Alice sbuffó “Sono i miei pessimi cantanti gatto, e comunque, cos’altro dovrei fare?”
“Per esempio farti una passeggiata per la cittá, ci sono molte cose interessanti da vedere in una sera d’estate come questa” disse il gatto nero.
La vecchia lo guardó con sospetto “Non vorrai dirmi che sei il diavolo?”
Il gatto se la rise di gusto, facendo le fusa “Non direi, ma se vuoi posso farti strada”
“Dove?”
“Per le strade della cittá”
Alice sbuffó “Pff, io la conosco molto bene questa cittá”
“Ah ma quella che ti mostrerei io, sarebbe tutta un’altra cosa!” disse il gatto, sempre facendo le fusa.
“Mmh…d’accordo. Ma alla fine del tour non avrai la mia anima, te lo assicuro! E niente scope!” disse Alice.
Detto ció, Alice si alzó dalla sedia di vimini scricchiolante. Non ebbe neanche il tempo di fare un passo che si ritrovó giá fuori, in strada davanti al portone d’ingresso della casa chiusa.
“Ecco, lo sapevo! O questa é magia nera, o io sono giá morta” disse Alice un po’ al gatto che le stava di fianco e un po’ a se stessa.
“Nessuna delle due vecchia, stai tranquilla” disse il gatto “solo una scorciatoia, ci sono tante cose da vedere e la notte é breve”
Il gatto si avvió dondolando lungo la strada in salita e Alice gli andó dietro.
Le strade erano avvolte nel silenzio: molta gente aveva lasciato la cittá per andare in vacanza e riempire spiagge e alberghi. Solo l’anziana e il gatto passeggiavano per la strada, neanche una macchina passava.
“Vieni, la prossima svolta sará un po’ brusca, ma dobbiamo prenderla di corsa” disse il gatto.
“Bah! Di corsa? Io non corro piú da anni!” esclamó Alice.
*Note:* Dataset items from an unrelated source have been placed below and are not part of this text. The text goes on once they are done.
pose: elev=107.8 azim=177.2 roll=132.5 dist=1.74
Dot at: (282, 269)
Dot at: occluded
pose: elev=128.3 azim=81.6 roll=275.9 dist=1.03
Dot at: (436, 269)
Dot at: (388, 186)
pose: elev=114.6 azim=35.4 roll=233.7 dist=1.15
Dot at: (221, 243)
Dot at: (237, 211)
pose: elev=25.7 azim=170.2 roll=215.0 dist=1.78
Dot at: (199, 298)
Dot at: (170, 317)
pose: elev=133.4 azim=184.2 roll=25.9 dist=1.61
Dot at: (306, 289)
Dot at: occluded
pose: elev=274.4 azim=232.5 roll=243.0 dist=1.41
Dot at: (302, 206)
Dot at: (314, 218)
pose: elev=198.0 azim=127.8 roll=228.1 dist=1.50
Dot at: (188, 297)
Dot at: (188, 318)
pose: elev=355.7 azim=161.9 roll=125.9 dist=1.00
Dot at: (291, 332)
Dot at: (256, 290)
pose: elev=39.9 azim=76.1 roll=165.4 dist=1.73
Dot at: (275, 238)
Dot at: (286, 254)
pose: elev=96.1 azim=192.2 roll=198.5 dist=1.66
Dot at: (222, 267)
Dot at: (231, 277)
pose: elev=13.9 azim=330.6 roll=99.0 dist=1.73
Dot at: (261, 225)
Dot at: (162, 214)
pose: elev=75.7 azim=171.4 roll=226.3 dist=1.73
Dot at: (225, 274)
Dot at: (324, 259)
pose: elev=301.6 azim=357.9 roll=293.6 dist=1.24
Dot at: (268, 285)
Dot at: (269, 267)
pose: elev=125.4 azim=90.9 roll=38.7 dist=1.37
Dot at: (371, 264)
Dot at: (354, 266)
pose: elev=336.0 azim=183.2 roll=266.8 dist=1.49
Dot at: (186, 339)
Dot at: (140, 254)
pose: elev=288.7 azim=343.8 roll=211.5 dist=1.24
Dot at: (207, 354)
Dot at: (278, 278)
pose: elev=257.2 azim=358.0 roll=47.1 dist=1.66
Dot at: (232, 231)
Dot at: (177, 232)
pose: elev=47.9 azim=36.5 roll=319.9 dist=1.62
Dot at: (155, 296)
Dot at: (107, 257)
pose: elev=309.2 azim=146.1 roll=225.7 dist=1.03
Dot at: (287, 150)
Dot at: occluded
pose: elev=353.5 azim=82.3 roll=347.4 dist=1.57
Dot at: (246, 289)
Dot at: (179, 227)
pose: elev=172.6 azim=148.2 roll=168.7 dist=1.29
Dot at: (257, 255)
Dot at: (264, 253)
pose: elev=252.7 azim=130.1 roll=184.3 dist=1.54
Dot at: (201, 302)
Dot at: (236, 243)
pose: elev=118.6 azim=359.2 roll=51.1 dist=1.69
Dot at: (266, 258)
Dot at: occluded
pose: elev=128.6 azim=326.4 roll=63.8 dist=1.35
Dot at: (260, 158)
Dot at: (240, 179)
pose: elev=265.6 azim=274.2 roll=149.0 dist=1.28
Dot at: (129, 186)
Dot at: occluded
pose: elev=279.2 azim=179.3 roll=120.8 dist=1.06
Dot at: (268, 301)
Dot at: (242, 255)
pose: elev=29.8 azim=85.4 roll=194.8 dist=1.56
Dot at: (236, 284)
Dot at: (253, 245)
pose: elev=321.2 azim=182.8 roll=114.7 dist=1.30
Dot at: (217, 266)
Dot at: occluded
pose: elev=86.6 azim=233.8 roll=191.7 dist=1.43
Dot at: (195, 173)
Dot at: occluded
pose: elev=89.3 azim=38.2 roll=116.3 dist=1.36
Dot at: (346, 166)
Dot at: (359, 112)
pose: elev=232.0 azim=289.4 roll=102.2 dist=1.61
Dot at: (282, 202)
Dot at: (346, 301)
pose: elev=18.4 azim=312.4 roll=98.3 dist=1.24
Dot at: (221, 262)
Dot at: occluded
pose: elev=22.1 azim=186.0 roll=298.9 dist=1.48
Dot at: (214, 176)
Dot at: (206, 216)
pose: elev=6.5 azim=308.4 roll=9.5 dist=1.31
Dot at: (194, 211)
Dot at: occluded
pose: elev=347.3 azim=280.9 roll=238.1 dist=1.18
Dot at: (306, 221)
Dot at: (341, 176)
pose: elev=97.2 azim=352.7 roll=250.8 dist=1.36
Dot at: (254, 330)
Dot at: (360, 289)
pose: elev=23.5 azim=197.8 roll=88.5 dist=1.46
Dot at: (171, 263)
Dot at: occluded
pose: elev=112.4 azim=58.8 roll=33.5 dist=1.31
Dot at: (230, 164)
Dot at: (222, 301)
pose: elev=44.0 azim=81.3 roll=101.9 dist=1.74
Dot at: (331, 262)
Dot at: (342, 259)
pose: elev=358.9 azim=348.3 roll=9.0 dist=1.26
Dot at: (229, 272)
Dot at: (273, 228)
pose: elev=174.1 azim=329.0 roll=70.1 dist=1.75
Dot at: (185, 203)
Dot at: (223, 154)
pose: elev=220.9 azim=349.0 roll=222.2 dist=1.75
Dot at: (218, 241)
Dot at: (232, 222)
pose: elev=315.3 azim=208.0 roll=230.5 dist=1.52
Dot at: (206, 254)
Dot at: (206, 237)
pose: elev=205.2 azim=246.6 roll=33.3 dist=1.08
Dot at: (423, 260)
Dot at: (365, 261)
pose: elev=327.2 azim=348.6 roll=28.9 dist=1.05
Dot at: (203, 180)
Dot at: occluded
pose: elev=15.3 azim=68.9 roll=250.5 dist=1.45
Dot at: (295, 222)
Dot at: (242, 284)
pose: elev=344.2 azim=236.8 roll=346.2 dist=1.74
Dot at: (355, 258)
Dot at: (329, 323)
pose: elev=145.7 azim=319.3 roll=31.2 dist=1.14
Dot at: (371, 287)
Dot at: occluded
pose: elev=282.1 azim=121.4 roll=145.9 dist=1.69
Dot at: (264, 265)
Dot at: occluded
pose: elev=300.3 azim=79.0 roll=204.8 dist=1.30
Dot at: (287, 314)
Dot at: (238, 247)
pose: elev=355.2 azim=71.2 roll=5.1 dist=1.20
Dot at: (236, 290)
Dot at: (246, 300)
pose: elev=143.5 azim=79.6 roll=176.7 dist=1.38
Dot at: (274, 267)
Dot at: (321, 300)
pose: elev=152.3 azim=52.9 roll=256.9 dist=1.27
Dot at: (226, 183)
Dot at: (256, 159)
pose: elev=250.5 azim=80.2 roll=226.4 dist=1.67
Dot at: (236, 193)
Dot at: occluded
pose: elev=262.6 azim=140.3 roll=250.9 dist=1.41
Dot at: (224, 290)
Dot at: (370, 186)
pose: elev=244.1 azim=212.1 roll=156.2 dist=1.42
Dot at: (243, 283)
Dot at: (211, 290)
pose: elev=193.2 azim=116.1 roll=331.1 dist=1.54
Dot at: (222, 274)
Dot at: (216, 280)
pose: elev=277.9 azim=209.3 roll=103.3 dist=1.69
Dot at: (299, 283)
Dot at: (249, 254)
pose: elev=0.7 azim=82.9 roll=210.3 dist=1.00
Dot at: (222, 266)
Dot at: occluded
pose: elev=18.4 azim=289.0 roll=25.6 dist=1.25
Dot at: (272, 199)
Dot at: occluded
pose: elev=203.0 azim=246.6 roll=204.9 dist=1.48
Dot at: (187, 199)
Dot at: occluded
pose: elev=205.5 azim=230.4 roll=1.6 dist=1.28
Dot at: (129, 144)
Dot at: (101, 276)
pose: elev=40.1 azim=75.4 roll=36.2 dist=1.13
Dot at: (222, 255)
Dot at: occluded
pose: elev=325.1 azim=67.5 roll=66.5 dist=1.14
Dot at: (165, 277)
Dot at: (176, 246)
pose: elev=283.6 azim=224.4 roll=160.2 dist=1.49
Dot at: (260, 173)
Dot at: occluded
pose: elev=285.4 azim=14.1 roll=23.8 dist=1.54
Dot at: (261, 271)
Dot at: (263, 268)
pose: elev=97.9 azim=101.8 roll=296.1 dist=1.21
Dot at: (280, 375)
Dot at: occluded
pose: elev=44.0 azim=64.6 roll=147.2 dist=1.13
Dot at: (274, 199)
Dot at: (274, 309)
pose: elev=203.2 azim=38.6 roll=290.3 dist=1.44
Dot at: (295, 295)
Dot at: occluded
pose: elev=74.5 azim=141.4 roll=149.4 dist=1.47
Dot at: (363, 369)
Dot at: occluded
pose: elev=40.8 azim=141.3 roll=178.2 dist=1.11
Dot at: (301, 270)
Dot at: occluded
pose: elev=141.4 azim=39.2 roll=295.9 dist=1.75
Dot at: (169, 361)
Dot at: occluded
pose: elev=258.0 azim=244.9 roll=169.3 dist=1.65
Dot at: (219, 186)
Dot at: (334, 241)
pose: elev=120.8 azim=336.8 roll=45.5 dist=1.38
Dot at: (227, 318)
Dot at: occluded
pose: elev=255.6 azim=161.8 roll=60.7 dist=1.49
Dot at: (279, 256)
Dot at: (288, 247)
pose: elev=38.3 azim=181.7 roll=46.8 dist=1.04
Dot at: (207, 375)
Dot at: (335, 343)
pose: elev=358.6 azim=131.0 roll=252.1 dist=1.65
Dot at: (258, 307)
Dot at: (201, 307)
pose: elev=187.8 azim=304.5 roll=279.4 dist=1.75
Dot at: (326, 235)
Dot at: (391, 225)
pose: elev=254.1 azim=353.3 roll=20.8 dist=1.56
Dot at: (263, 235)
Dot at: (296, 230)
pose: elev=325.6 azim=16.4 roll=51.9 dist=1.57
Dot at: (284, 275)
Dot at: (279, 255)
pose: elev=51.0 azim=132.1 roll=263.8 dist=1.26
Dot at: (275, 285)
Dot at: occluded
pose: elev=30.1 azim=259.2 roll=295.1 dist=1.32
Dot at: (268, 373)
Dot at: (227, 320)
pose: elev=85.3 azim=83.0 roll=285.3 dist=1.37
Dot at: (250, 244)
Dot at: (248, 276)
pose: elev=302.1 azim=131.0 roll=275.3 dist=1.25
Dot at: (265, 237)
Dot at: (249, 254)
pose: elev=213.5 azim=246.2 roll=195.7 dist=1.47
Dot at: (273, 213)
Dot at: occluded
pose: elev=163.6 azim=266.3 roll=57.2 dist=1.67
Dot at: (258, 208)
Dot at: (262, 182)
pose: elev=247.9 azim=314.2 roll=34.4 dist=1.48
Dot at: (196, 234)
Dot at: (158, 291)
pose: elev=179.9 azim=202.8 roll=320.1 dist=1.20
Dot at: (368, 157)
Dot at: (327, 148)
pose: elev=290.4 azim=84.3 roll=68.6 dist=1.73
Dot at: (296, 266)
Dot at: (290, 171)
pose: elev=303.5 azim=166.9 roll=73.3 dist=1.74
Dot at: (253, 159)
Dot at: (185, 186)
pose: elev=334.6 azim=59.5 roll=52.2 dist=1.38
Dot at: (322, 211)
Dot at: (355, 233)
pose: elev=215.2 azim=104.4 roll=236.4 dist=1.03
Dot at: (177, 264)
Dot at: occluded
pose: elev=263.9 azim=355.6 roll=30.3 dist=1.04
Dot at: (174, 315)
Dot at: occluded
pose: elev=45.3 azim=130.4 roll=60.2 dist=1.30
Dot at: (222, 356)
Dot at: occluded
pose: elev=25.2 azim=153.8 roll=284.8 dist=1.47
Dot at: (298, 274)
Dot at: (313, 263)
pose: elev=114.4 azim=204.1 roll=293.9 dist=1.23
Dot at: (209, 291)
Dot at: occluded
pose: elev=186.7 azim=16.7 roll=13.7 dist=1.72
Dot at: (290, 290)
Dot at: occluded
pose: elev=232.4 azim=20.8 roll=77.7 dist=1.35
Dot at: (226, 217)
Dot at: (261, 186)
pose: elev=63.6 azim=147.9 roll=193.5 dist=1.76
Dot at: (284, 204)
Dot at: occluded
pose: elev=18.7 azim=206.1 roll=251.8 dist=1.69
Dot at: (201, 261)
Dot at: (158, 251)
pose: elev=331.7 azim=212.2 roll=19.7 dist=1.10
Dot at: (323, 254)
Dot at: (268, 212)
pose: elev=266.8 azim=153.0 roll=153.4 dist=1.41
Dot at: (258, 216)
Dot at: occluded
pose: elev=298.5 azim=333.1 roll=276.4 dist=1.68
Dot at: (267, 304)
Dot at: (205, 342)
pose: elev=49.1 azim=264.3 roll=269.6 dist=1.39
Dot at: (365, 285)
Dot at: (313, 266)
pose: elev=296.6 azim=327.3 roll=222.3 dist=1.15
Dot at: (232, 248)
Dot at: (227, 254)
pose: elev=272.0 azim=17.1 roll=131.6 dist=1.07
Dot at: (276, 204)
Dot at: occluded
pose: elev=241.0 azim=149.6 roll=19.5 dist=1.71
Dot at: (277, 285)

“Ma certo, solo che questa strada é obbligatorio prenderla di corsa, altrimenti non si prende affatto” disse il gatto, fermandosi al centro della strada deserta.
“Guarda, é facilissimo!”
Il gatto spiccó un balzo in avanti e cominció a correre spedito lungo la strada; all’improvviso, l’animale prese il volo. Piú che correva, piú che si sollevava in alto: sembrava quasi che ci fosse una strada invisibile che partiva dall’asfalto e collegava il cielo notturno alla terra. Alice lo guardó con la bocca aperta dallo stupore, il naso puntato sempre piú in alto tanto il gatto sembrava non volersi fermare. Finalmente, cosí come aveva cominciato a salire dal nulla, il gatto si arrestó, poco piú in alto rispetto ai tetti dei palazzi vicini; si fermó sospeso in aria e si giró ad aspettare Alice.
“Ancora lí?” fece dall’alto “Forza befana! Fai vedere come corrono quelle gambe rinsecchite!”
“Ora ti faccio vedere io” disse Alice. Si concentró su un punto lontano sulla strada, nel vuoto, raccolse l’orlo della gonna e si diede una spinta con il piede davanti, come quando iniziava una corsa da bambina. Alice sapeva benissimo che nulla di tutto ció aveva senso: il gatto parlante, apparire e scomparire sulla strada e camminare nell’aria, correre come se fosse ancora giovane. Eppure le sue gambe ubbidirono a quell’impulso: un passo dopo l’altro, con le pantofole che le sbattevano contro i talloni – non aveva neanche potuto mettersi le scarpe prima di uscire di casa – Alice correva lungo la strada deserta. D’un tratto sentí che la strada si faceva sempre piú in salita, ma ció non rallentó la sua corsa, anzi, le sembró di accelerare sempre di piú, mentre la strada d’asfalto si allontanava sotto di lei. Alice vedeva i lampioni piegarsi come sotto la prospettiva distorta da una lente, le case scansarsi attorno a lei e, allo stesso tempo, sentiva la sua risata sgorgare dalla gola per la felicitá di poter volare come nessun essere umano aveva mai fatto.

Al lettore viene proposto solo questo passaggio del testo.